Tracking response metrics
Measure response quality:
- Which landing page gets more time on page?
- Who fills out the email sign-up form?
- Which group shows urgency to solve the problem?
- Where are signups coming from?
Let data guide your focus:
- Landing page conversion rates
- Quality of conversations with sign ups
- Cost to reach each segment
Even though our research suggests both segments have strong pain points, let their response to our landing pages tell us which one to focus on first.

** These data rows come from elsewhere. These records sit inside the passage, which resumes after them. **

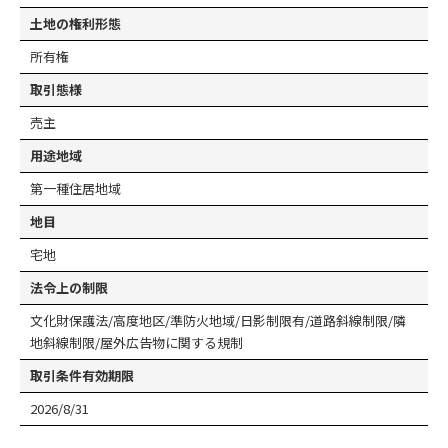
土地の権利形態
所有権
取引態様
売主
用途地域
第一種住居地域
地目
宅地
法令上の制限
文化財保護法/高度地区/準防火地域/日影制限有/道路斜線制限/隣
地斜線制限/屋外広告物に関する規制
取引条件有効期限
2026/8/31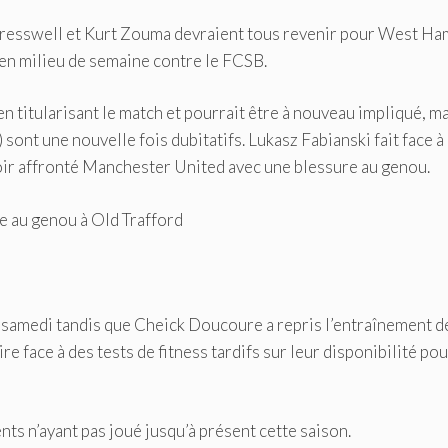
resswell et Kurt Zouma devraient tous revenir pour West Ha
en milieu de semaine contre le FCSB.
n titularisant le match et pourrait être à nouveau impliqué, m
ont une nouvelle fois dubitatifs. Lukasz Fabianski fait face à
oir affronté Manchester United avec une blessure au genou.
re au genou à Old Trafford
 samedi tandis que Cheick Doucoure a repris l’entraînement d
e face à des tests de fitness tardifs sur leur disponibilité pou
s n’ayant pas joué jusqu’à présent cette saison.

Research gives us direction, but real-world validation confirms where to invest our time.
When to start building your MVP?
The right time to start building is when you have:
- Clear validation from your landing page tests (aim for 10-20 highly engaged signups)
- Consistent patterns in the feedback and pain points described
- Potential customers actively asking when they can try your solution
- Enough understanding of the problem to scope a focused MVP
While building, don't go silent. Keep nurturing your waitlist with progress updates, additional insights, and opportunities for feedback. This maintains momentum and ensures you'll have engaged users ready for launch.
Don't wait for hundreds of signups. What matters more is the quality of engagement and consistency of the problem description across your early supporters.
Remember: Your goal isn't to build the perfect solution right away. It's to create something focused enough to solve the core pain point for your most engaged early adopters.
Your Sell First checklist
- Map your customer research:
- Use part 3 for this.
- Create targeted landing pages:
- Write headlines using their exact painful language
- Include "you're not alone" evidence from research
- Show deep understanding of their situation
- Showcase the solution
- Add simple email capture for waitlist
- Drive targeted traffic:
- Paid approach:
- Set up small, targeted ads ($100-200 budget)
- Test different pain point headlines
- Track CTR and conversion rates
- Organic approach:
- Participate in relevant communities
- Share helpful insights from your research
- Answer related questions
- Drop your landing page when relevant
- Paid approach:
- Track response quality:
- Aim for 10-20 highly engaged signups
- Measure time on page
- Monitor conversion rates
- Evaluate quality of conversations
- Document specific feedback patterns
- Analyze and iterate:
- Identify which segment responds better
- Refine messaging based on feedback
- Adjust traffic strategy as needed
- Document specific problem patterns
- Prepare for MVP scoping
Next steps
Don't wait for MVP perfection. Here's why:
- Every day you spend building without validation is a day you could be learning from real customers
- The longer you wait, the more attached you'll become to your current vision
- The market isn't waiting - customer problems need solving now
Your next step is simple: Take one hour today to find and analyse 8-12 Reddit threads in your target market. Then use the template above to create a basic landing page tomorrow.
The worst case? You spend a few days learning your idea needs adjustment. The best case? You'll have paying customers waiting before you write a single line of code.
Which outcome would you rather have three months from now?